* **Work required**:
Transcribe the part of the listing from the line containing "24,500 Anainz" through the line containing "untuk menggabungkan otentikasi SMTP.", reproducing each line without change. Omit the pictures from your transcription.

* **Source information**:
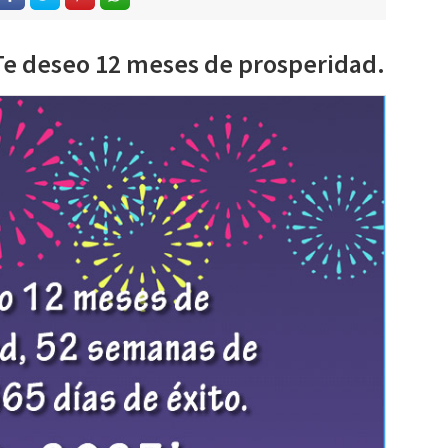
, Te deseo 12 meses de prosperidad.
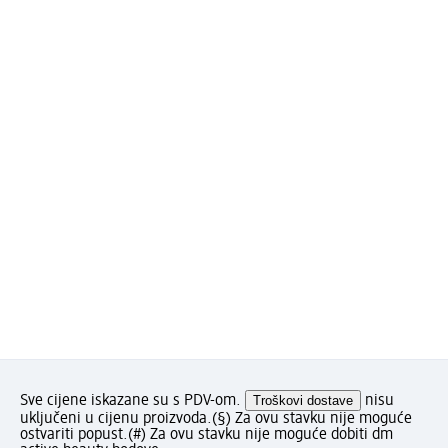
Sve cijene iskazane su s PDV-om.
Troškovi dostave
nisu
uključeni u cijenu proizvoda.
(§) Za ovu stavku nije moguće
ostvariti popust.
(#) Za ovu stavku nije moguće dobiti dm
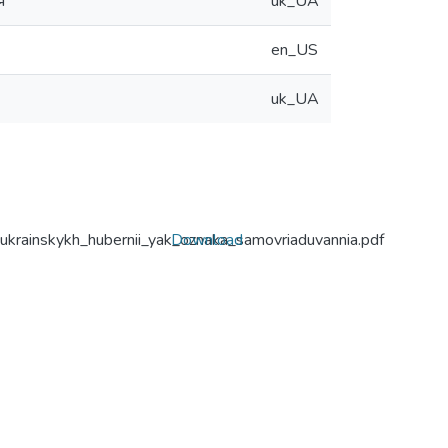
я
uk_UA
en_US
uk_UA
ukrainskykh_hubernii_yak_oznaka_samovriaduvannia.pdf
Download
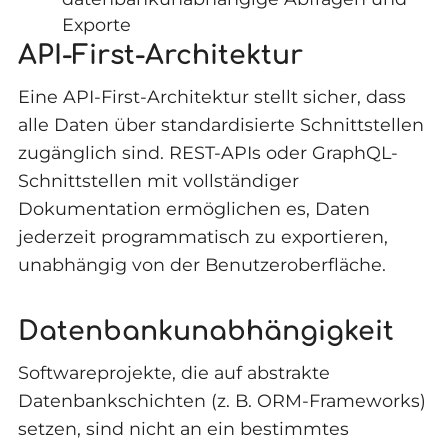
Exporte
API-First-Architektur
Eine API-First-Architektur stellt sicher, dass
alle Daten über standardisierte Schnittstellen
zugänglich sind. REST-APIs oder GraphQL-
Schnittstellen mit vollständiger
Dokumentation ermöglichen es, Daten
jederzeit programmatisch zu exportieren,
unabhängig von der Benutzeroberfläche.
Datenbankunabhängigkeit
Softwareprojekte, die auf abstrakte
Datenbankschichten (z. B. ORM-Frameworks)
setzen, sind nicht an ein bestimmtes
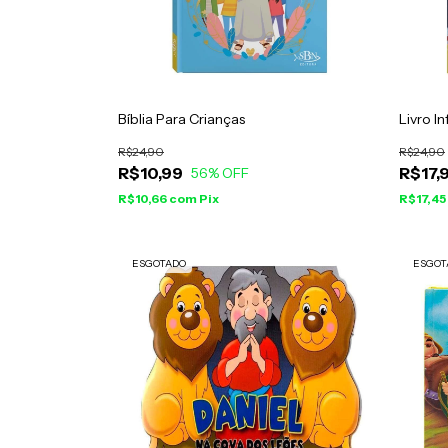
Bíblia Para Crianças
Livro In
R$24,90
R$24,90
R$10,99
R$17,
56
% OFF
R$10,66
com
Pix
R$17,45
ESGOTADO
ESGOT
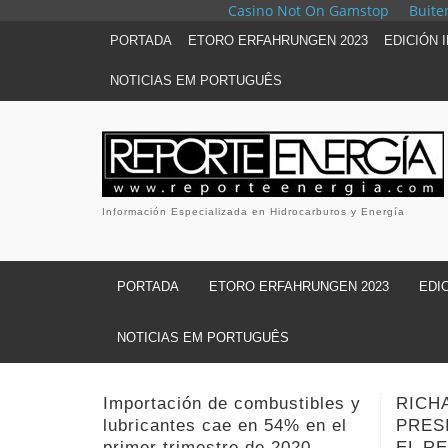
Casino Not On Gamstop
Buite
PORTADA
ETORO ERFAHRUNGEN 2023
EDICIÓN 
NOTICIAS EM PORTUGUÊS
Información Especializada en Hidrocarburos y Energía
PORTADA
ETORO ERFAHRUNGEN 2023
EDI
NOTICIAS EM PORTUGUÊS
RICHARD BOTELLO ASUME
SHELL
PRESIDENCIA DE YPFB CON
LA L
EL RETO DE BUSCAR
COVI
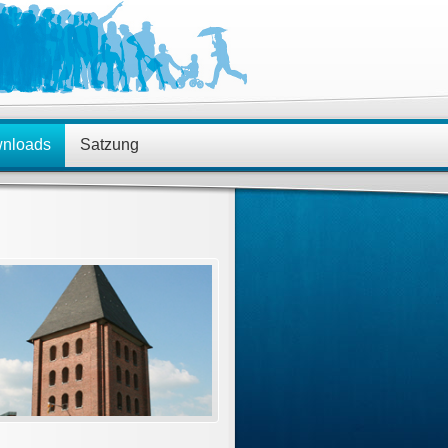
nloads
Satzung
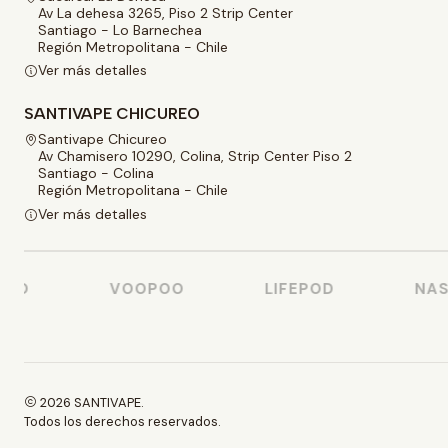
Av La dehesa 3265, Piso 2 Strip Center
Santiago - Lo Barnechea
Región Metropolitana - Chile
Ver más detalles
SANTIVAPE CHICUREO
Santivape Chicureo
Av Chamisero 10290, Colina, Strip Center Piso 2
Santiago - Colina
Región Metropolitana - Chile
Ver más detalles
SO
VOOPOO
LIFEPOD
NASTY
2026 SANTIVAPE.
Todos los derechos reservados.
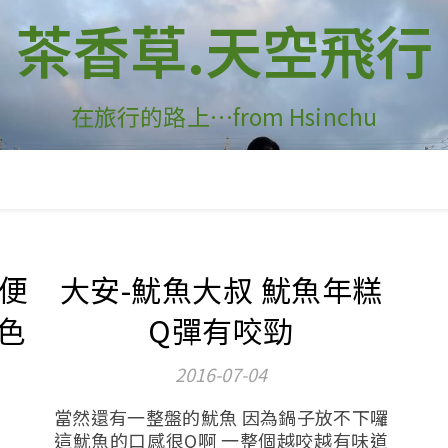
茶香草.天空飛行
在旅行的路上…from Hsinchu
順便
大安-魷魚大叔 魷魚年糕
色
Q彈有咬勁
2016-07-04
當然還有一整盤的魷魚 因為鍋子放不下囉
這魷魚的口感很Q啊 一整個越咬越有味道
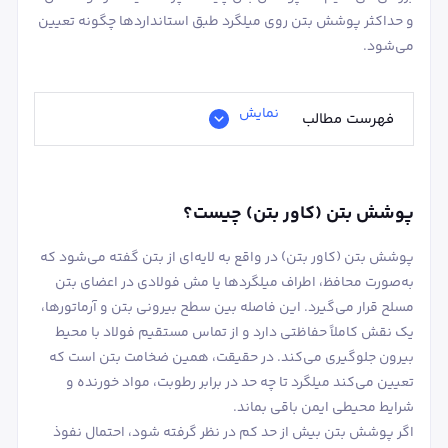
و حداکثر پوشش بتن روی میلگرد طبق استانداردها چگونه تعیین
می‌شود.
نمایش
فهرست مطالب
پوشش بتن (کاور بتن) چیست؟
پوشش بتن (کاور بتن) در واقع به لایه‌ای از بتن گفته می‌شود که
به‌صورت محافظ، اطراف میلگردها یا مش فولادی در اعضای بتن
مسلح قرار می‌گیرد. این فاصله بین سطح بیرونی بتن و آرماتورها،
یک نقش کاملاً حفاظتی دارد و از تماس مستقیم فولاد با محیط
بیرون جلوگیری می‌کند. در حقیقت، همین ضخامت بتن است که
تعیین می‌کند میلگرد تا چه حد در برابر رطوبت، مواد خورنده و
شرایط محیطی ایمن باقی بماند.
اگر پوشش بتن بیش از حد کم در نظر گرفته شود، احتمال نفوذ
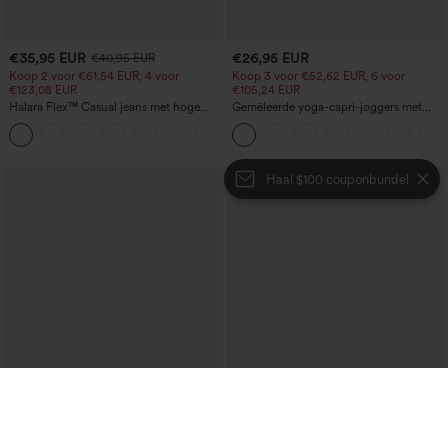
€35,95 EUR
€26,95 EUR
€40,95 EUR
Koop 2 voor €61,54 EUR, 4 voor
Koop 3 voor €52,62 EUR, 6 voor
€123,08 EUR
€105,24 EUR
Halara Flex™ Casual jeans met hoge
Gemêleerde yoga-capri-joggers met
taille, overlappende zak, gewassen look
hoge taille, ruches en zakken
+1
Haal $100 couponbundel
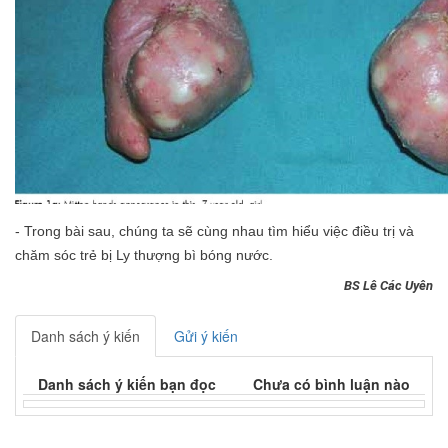
- Trong bài sau, chúng ta sẽ cùng nhau tìm hiểu việc điều trị và
chăm sóc trẻ bị Ly thượng bì bóng nước.
BS Lê Các Uyên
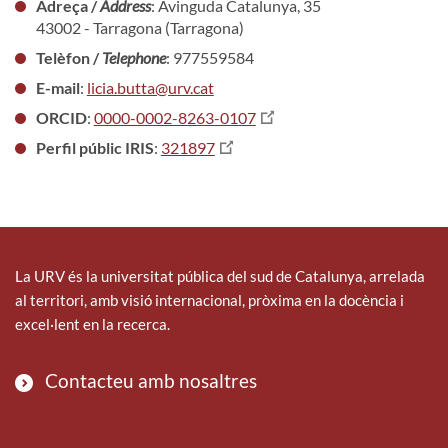
Adreça /
Address
: Avinguda Catalunya, 35
43002 - Tarragona (Tarragona)
Telèfon /
Telephone
: 977559584
E-mail
:
licia.butta@urv.cat
ORCID
:
0000-0002-8263-0107
Perfil públic IRIS
:
321897
La URV és la universitat pública del sud de Catalunya, arrelada
al territori, amb visió internacional, pròxima en la docència i
excel·lent en la recerca.
Contacteu amb nosaltres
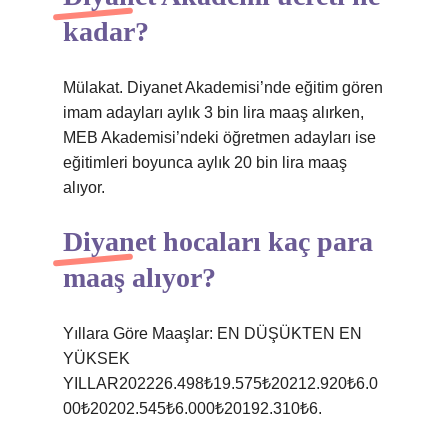
kadar?
Mülakat. Diyanet Akademisi’nde eğitim gören
imam adayları aylık 3 bin lira maaş alırken,
MEB Akademisi’ndeki öğretmen adayları ise
eğitimleri boyunca aylık 20 bin lira maaş
alıyor.
Diyanet hocaları kaç para
maaş alıyor?
Yıllara Göre Maaşlar: EN DÜŞÜKTEN EN
YÜKSEK
YILLAR202226.498₺19.575₺20212.920₺6.0
00₺20202.545₺6.000₺20192.310₺6.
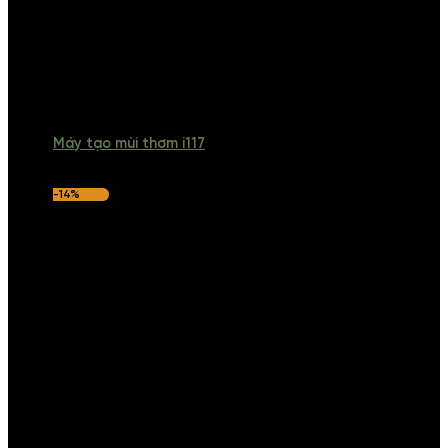
Máy tạo mùi thơm i117
-14%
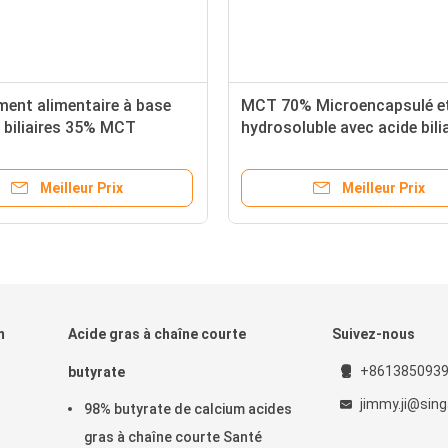
ent alimentaire à base
MCT 70% Microencapsulé e
 biliaires 35% MCT
hydrosoluble avec acide bilia
capsulés 65%
30%
Meilleur Prix
Meilleur Prix
m
Acide gras à chaîne courte
Suivez-nous
+861385093
butyrate
jimmy.ji@sin
98% butyrate de calcium acides
gras à chaîne courte Santé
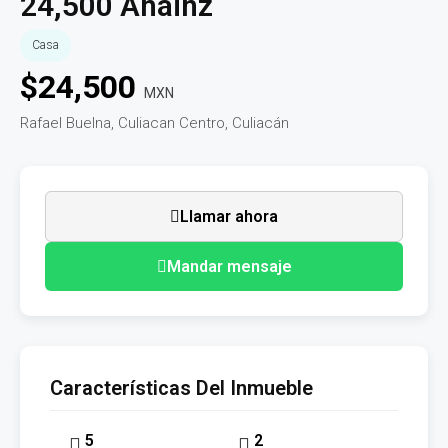
24,500 Anainz
Casa
$
24,500
MXN
Rafael Buelna, Culiacan Centro, Culiacán
Llamar ahora
Mandar mensaje
Características Del Inmueble
5
2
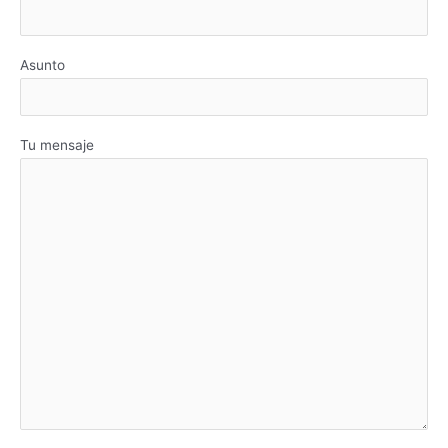
Asunto
Tu mensaje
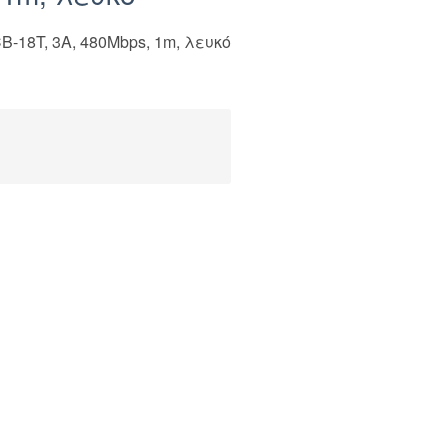
18T, 3A, 480Mbps, 1m, λευκό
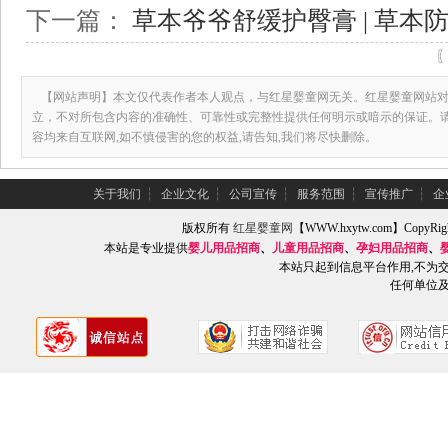
下一篇：
草本爷爷舒缓护臀膏 | 草本防
【网站声明】本文仅代表作者本人观点，与红星婴童网无关。红星婴童网站对
立，不对所包含内容的准确性、可靠性或完整性提供任何明示或暗示的保证。
容均来自互联网,如不慎侵害的您的权益,请告知,我们将尽快删除。
关于我们
┆
企业文化
┆
公司宣传
┆
服务范围
┆
宣传推广
┆
企
版权所有
红星婴童网
【WWW.hxytw.com】Copy
本站是专业提供
婴儿用品招商
、
儿童用品招商
、
孕妇用品招商
、
本站只起到信息平台作用,不为
任何单位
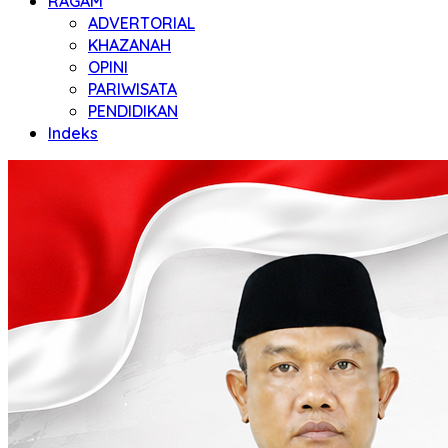
RAGAM
ADVERTORIAL
KHAZANAH
OPINI
PARIWISATA
PENDIDIKAN
Indeks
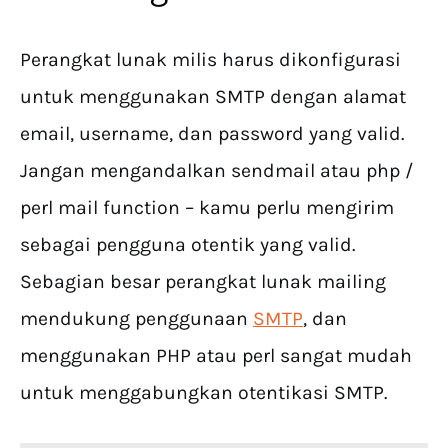
Perangkat lunak milis harus dikonfigurasi
untuk menggunakan SMTP dengan alamat
email, username, dan password yang valid.
Jangan mengandalkan sendmail atau php /
perl mail function – kamu perlu mengirim
sebagai pengguna otentik yang valid.
Sebagian besar perangkat lunak mailing
mendukung penggunaan
SMTP
, dan
menggunakan PHP atau perl sangat mudah
untuk menggabungkan otentikasi SMTP.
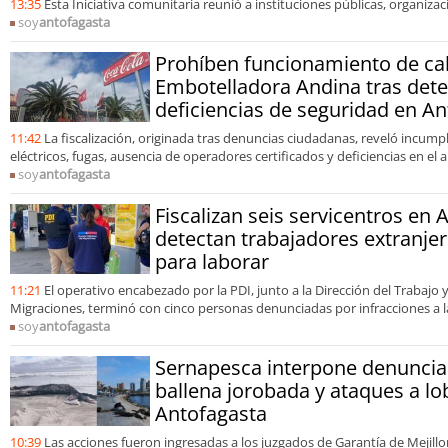
13:35
Esta Iniciativa comunitaria reunió a instituciones públicas, organiza
soy
antofagasta
Prohíben funcionamiento de ca
Embotelladora Andina tras dete
deficiencias de seguridad en A
11:42
La fiscalización, originada tras denuncias ciudadanas, reveló incump
eléctricos, fugas, ausencia de operadores certificados y deficiencias en 
soy
antofagasta
Fiscalizan seis servicentros en 
detectan trabajadores extranjer
para laborar
11:21
El operativo encabezado por la PDI, junto a la Dirección del Trabajo y
Migraciones, terminó con cinco personas denunciadas por infracciones a la
soy
antofagasta
Sernapesca interpone denuncia
ballena jorobada y ataques a l
Antofagasta
10:39
Las acciones fueron ingresadas a los juzgados de Garantía de Mejillon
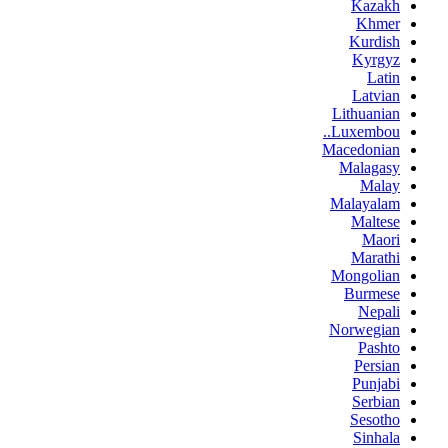
Kazakh
Khmer
Kurdish
Kyrgyz
Latin
Latvian
Lithuanian
Luxembou..
Macedonian
Malagasy
Malay
Malayalam
Maltese
Maori
Marathi
Mongolian
Burmese
Nepali
Norwegian
Pashto
Persian
Punjabi
Serbian
Sesotho
Sinhala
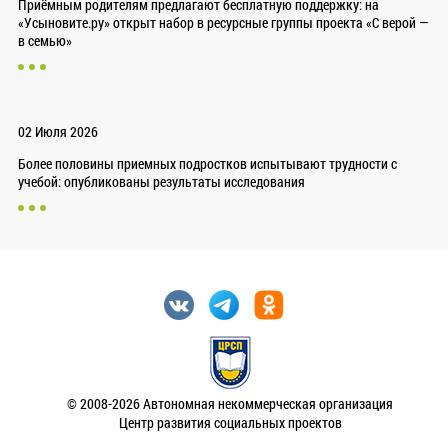
Приёмным родителям предлагают бесплатную поддержку: на
«Усыновите.ру» открыт набор в ресурсные группы проекта «С верой —
в семью»
02 Июля 2026
Более половины приемных подростков испытывают трудности с
учебой: опубликованы результаты исследования
© 2008-2026 Автономная некоммерческая организация
Центр развития социальных проектов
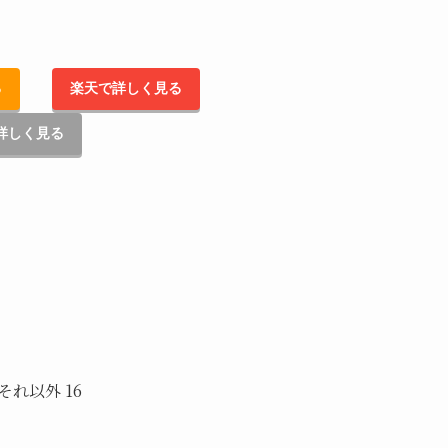
る
楽天で詳しく見る
詳しく見る
 それ以外 16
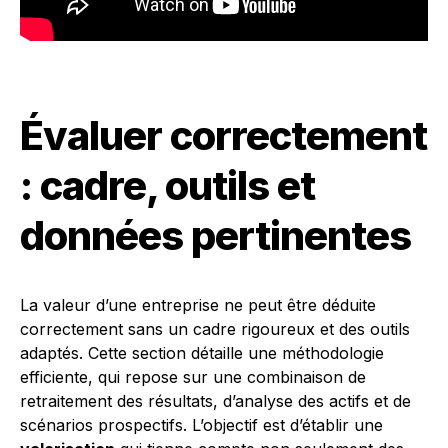
Évaluer correctement
: cadre, outils et
données pertinentes
La valeur d’une entreprise ne peut être déduite
correctement sans un cadre rigoureux et des outils
adaptés. Cette section détaille une méthodologie
efficiente, qui repose sur une combinaison de
retraitement des résultats, d’analyse des actifs et de
scénarios prospectifs. L’objectif est d’établir une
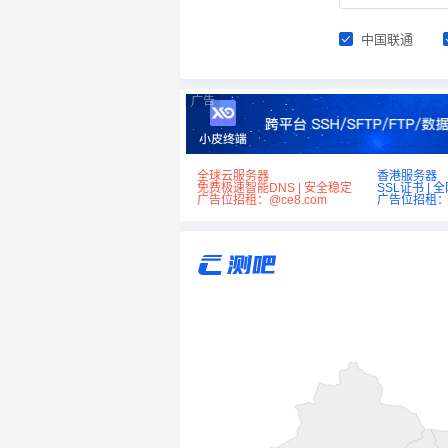
中国联通
广告
全球云服务器
香港服务器
免费极速智能DNS | 安全稳定
SSL证书 | 
广告位招租：@ce8.com
广告位招租：@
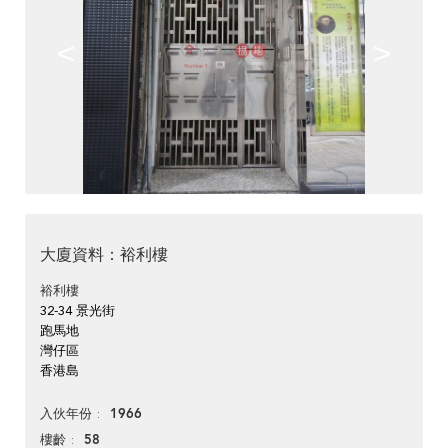
<
>
大廈資料：裕利樓
裕利樓
32-34 景光街
跑馬地
灣仔區
香港島
1966
入伙年份
58
樓齡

* **Output**:
24,500 Anainz
Casa
$
24,500
MXN
Rafael Buelna, Culiacan Centro, Culiacán
Llamar ahora
Mandar mensaje
Características Del Inmueble
5
2
Asunto
Tu mensaje
18T, 3A, 480Mbps, 1m, λευκό
下一篇：
草本爷爷舒缓护臀膏 | 草本防
【网站声明】本文仅代表作者本人观点，与红星婴童网无关。红星婴童网站对
立，不对所包含内容的准确性、可靠性或完整性提供任何明示或暗示的保证。
容均来自互联网,如不慎侵害的您的权益,请告知,我们将尽快删除。
关于我们
┆
企业文化
┆
公司宣传
┆
服务范围
┆
宣传推广
┆
企
版权所有
红星婴童网
【WWW.hxytw.com】Copy
本站是专业提供
婴儿用品招商
、
儿童用品招商
、
孕妇用品招商
、
本站只起到信息平台作用,不为
任何单位
RAGAM
ADVERTORIAL
KHAZANAH
OPINI
PARIWISATA
PENDIDIKAN
Indeks
Perangkat lunak milis harus dikonfigurasi
untuk menggunakan SMTP dengan alamat
email, username, dan password yang valid.
Jangan mengandalkan sendmail atau php /
perl mail function – kamu perlu mengirim
sebagai pengguna otentik yang valid.
Sebagian besar perangkat lunak mailing
mendukung penggunaan
SMTP
, dan
menggunakan PHP atau perl sangat mudah
untuk menggabungkan otentikasi SMTP.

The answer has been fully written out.